Ismail Ali Deerey, um agricultor de 37 anos, e o seu filho de nove anos, Sadam Ismail Ali Deerey, também foram mortos. A sua mulher, as suas duas filhas, os seus dois filhos e o seu sobrinho ficaram feridos e receberam cuidados médicos em Mogadíscio. Mohamed Ali Deerey, o irmão mais velho de Ismail, revelou à Amnistia Internacional: “Eu estava na aldeia de Alifow. Ouvimos uma explosão ensurdecedora. Pouco depois, recebi a notícia de que o meu irmão Ismail tinha sido atingido por um ataque de drones. O meu filho e eu corremos para a quinta. Quando lá chegámos, deu-se outra explosão, cobrindo a área com uma nuvem de poeira. O cenário era caótico. Havia gritos, sangue e corpos espalhados pelo chão. Felizmente, sobrevivi, mas o meu filho de 22 anos, Ali Mohamed Ali Deerey, que estava comigo, ficou gravemente ferido nas costas… O meu irmão Ismail e o seu filho foram brutalmente assassinados”.

Um familiar de outra família que perdeu seis pessoas, das quais três crianças, referiu: “Estou aterrorizado com o que aconteceu aos meus familiares. Isto é desumano. Isto é um massacre”.

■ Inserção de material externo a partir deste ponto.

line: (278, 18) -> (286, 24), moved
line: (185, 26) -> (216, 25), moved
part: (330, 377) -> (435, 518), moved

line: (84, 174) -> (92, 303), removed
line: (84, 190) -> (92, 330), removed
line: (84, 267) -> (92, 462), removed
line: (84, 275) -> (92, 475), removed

O governo da Somália tem um longo historial de falta de reparação das vítimas civis de ações militares, ou de procura de reparação junto de atores estrangeiros quando estes estão envolvidos em ataques ilegais. Tem também um historial de ignorar as violações contra comunidades marginalizadas, como o clã Gorgaarte. Um ancião deste clã sublinhou à Amnistia Internacional: “Sentimo-nos negligenciados e que não somos ouvidos, sem ter ninguém a defender-nos ou a dialogar connosco. Não foi dada qualquer explicação para as ações contra o meu povo, não foi dado seguimento às investigações e não foi oferecida qualquer solidariedade. A nossa prioridade é obter informações sobre os motivos que levaram a este trágico acontecimento. Precisamos também de uma indemnização pelas perdas que sofremos”.

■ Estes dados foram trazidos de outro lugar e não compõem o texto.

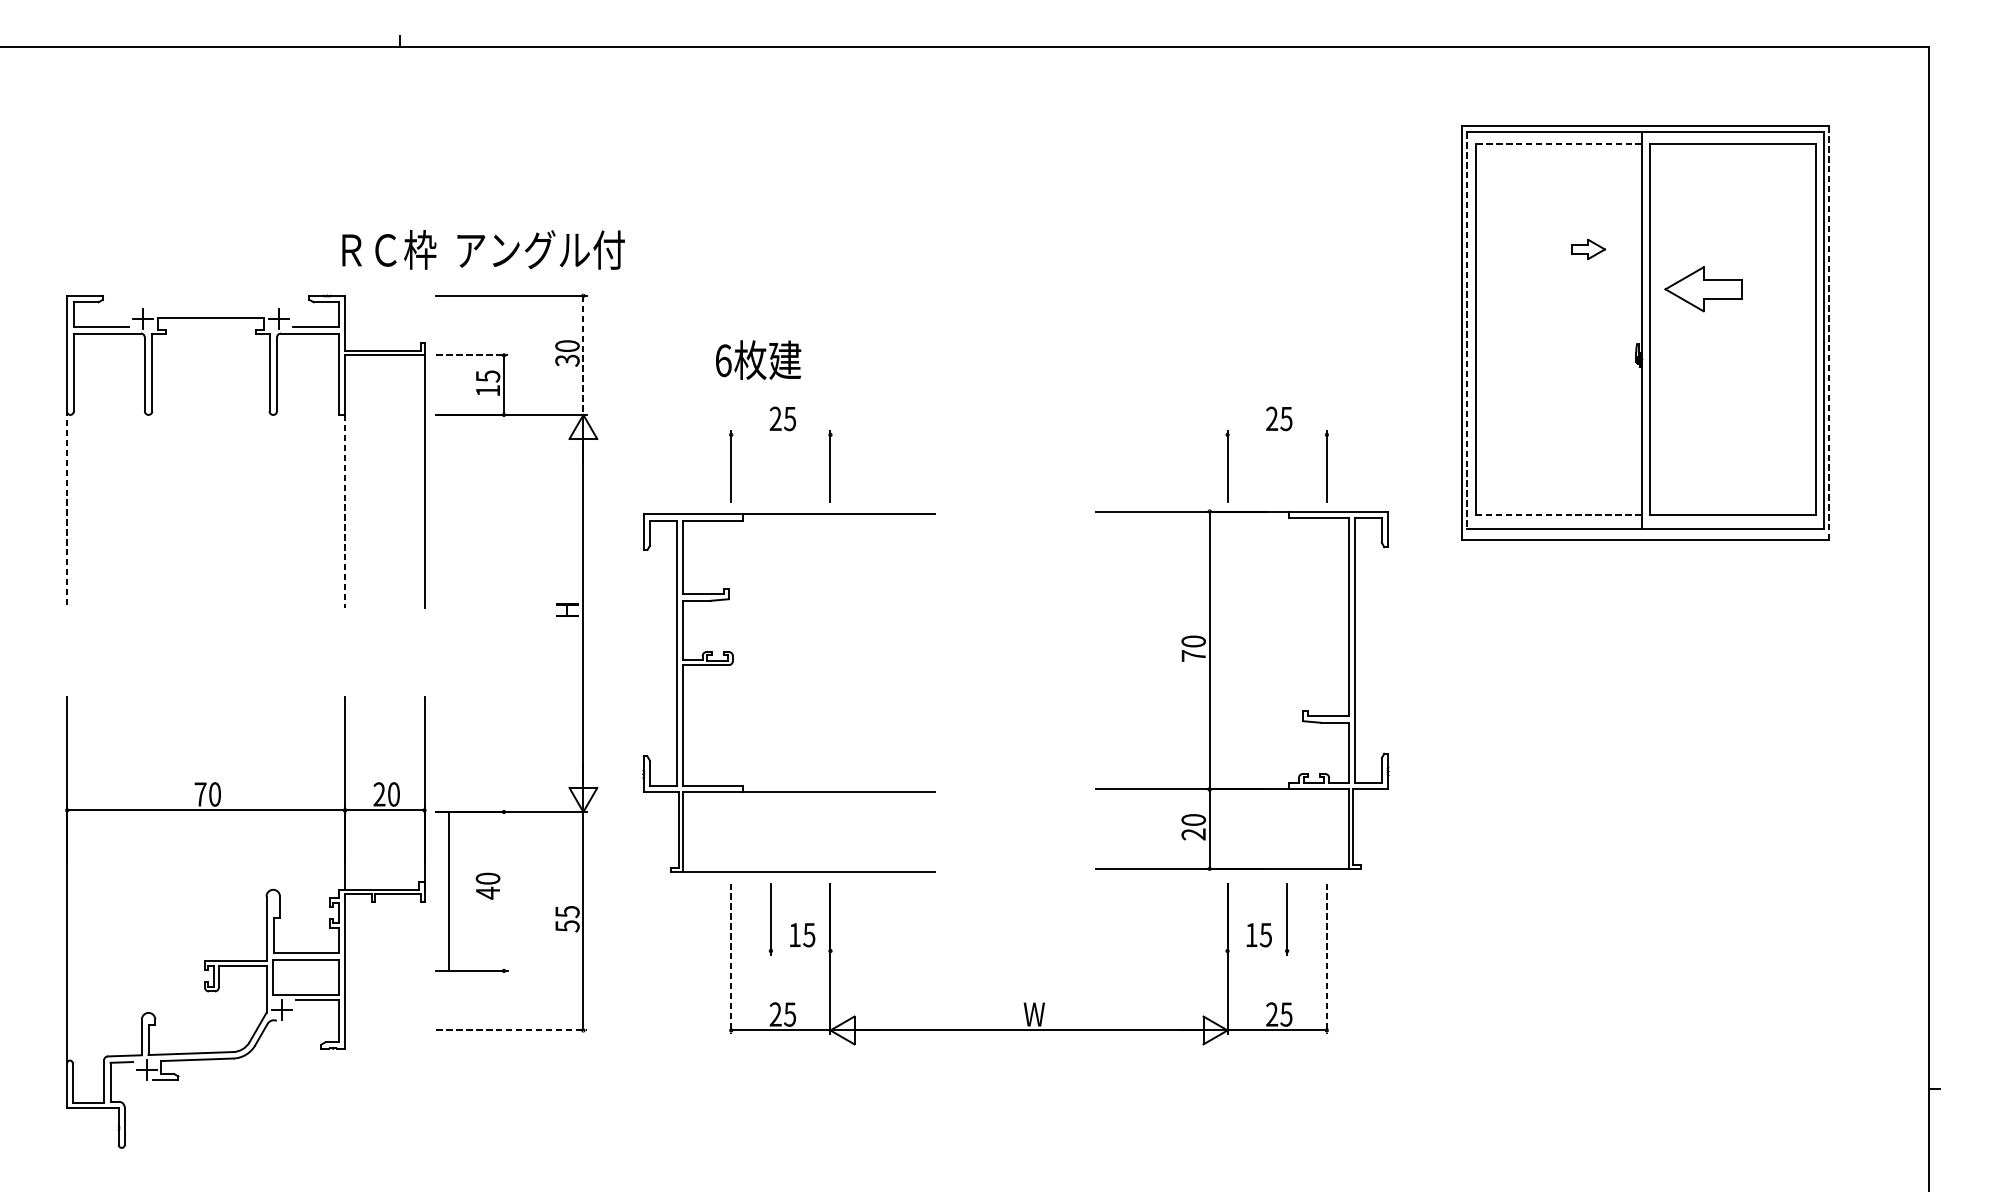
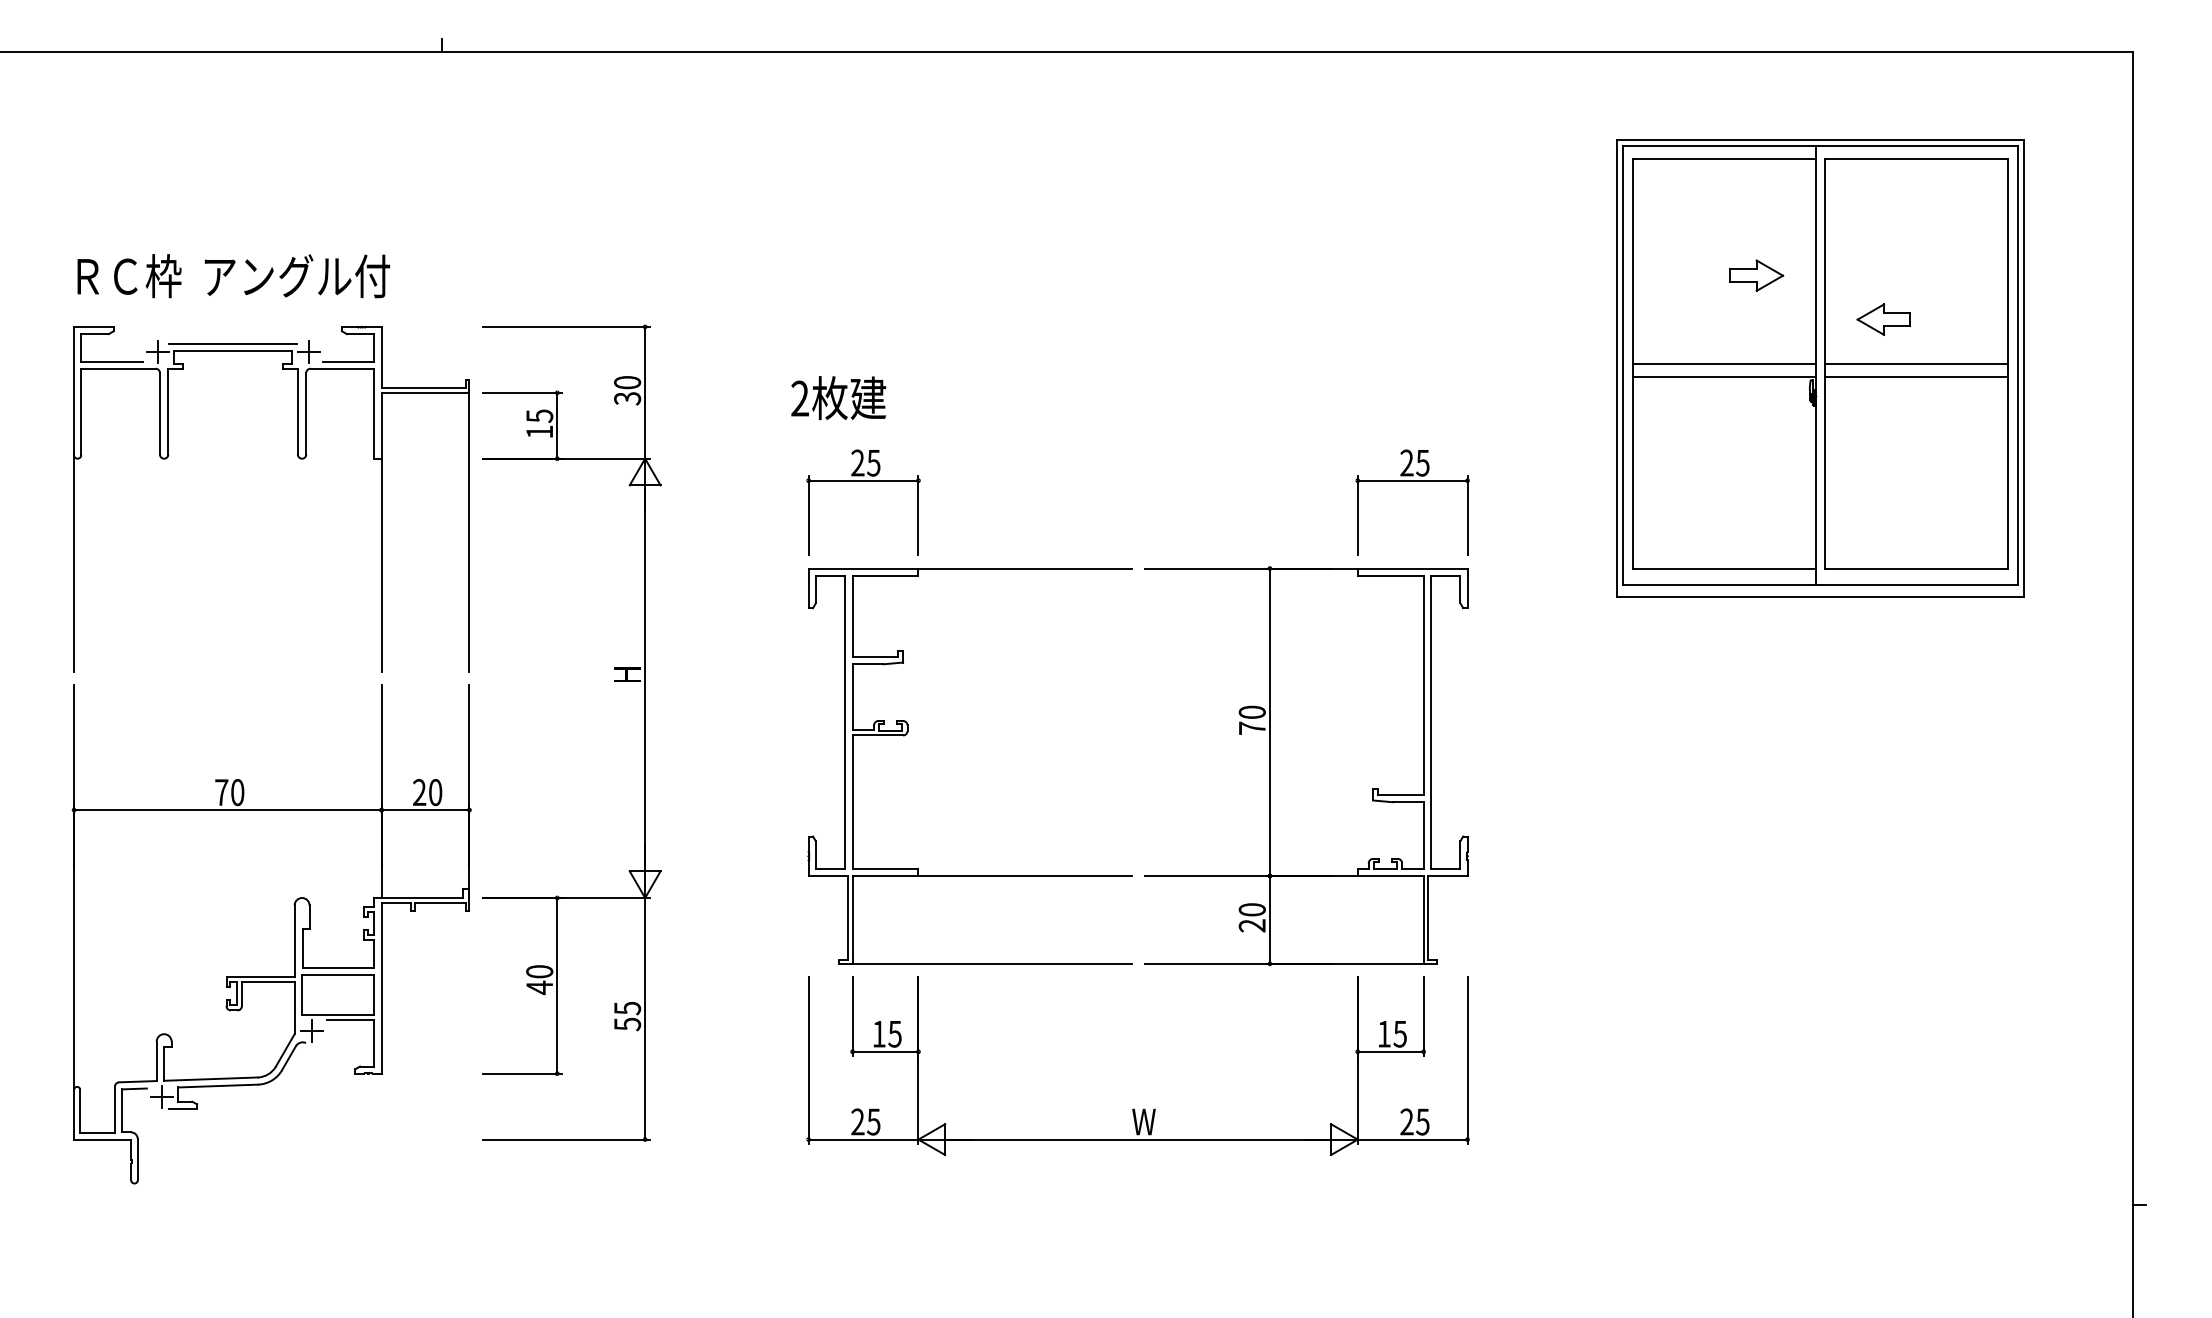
line: (1559, 143) -> (1724, 158), dashed -> solid
part: (1588, 249) -> (1756, 275), size x1.43
text: (483, 250) -> (233, 276), moved
part: (1702, 289) -> (1883, 319), size x0.62
line: (210, 310) -> (232, 343), added
line: (1558, 328) -> (1723, 363), added
line: (1732, 328) -> (1916, 363), added
line: (1466, 330) -> (1622, 365), dashed -> solid
line: (1829, 333) -> (2023, 368), dashed -> solid
line: (1558, 340) -> (1723, 376), added
line: (1732, 340) -> (1916, 376), added
line: (472, 355) -> (522, 392), dashed -> solid
line: (583, 355) -> (645, 392), dashed -> solid
text: (723, 360) -> (800, 398), 6 -> 2
line: (780, 434) -> (863, 480), added
line: (1277, 434) -> (1412, 480), added
line: (67, 508) -> (74, 562), dashed -> solid
line: (345, 511) -> (381, 565), dashed -> solid
line: (1559, 515) -> (1724, 569), dashed -> solid
part: (732, 664) -> (907, 734), moved
part: (1242, 690) -> (1306, 766), moved
line: (449, 891) -> (557, 985), moved
part: (245, 922) -> (271, 934), moved
line: (800, 950) -> (885, 1051), added
line: (1257, 950) -> (1390, 1051), added
line: (731, 959) -> (808, 1061), dashed -> solid
line: (1326, 959) -> (1467, 1061), dashed -> solid
line: (512, 1030) -> (566, 1139), dashed -> solid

“Não foi dada qualquer explicação para as ações contra o meu povo, não foi dado seguimento às investigações e não foi oferecida qualquer solidariedade”

Ancião do clã Gorgaarte

 

Contexto

O conflito armado entre o governo da Somália e o Al-Shabaab continua a ter um impacto devastador na população civil do país, com todas as partes envolvidas no conflito a cometerem graves violações do direito internacional humanitário.

A Amnistia Internacional documentou múltiplos ataques aéreos do Comando Africano dos Estados Unidos (AFRICOM) que mataram e feriram civis somalis, muitos dos quais em resultado de aparentes violações do direito internacional humanitário. A 5 de abril, a Amnistia Internacional escreveu ao AFRICOM, perguntando se as forças norte-americanas estiveram envolvidas na operação de 18 de março contra o Al-Shabaab, mas não teve resposta até à data desta publicação.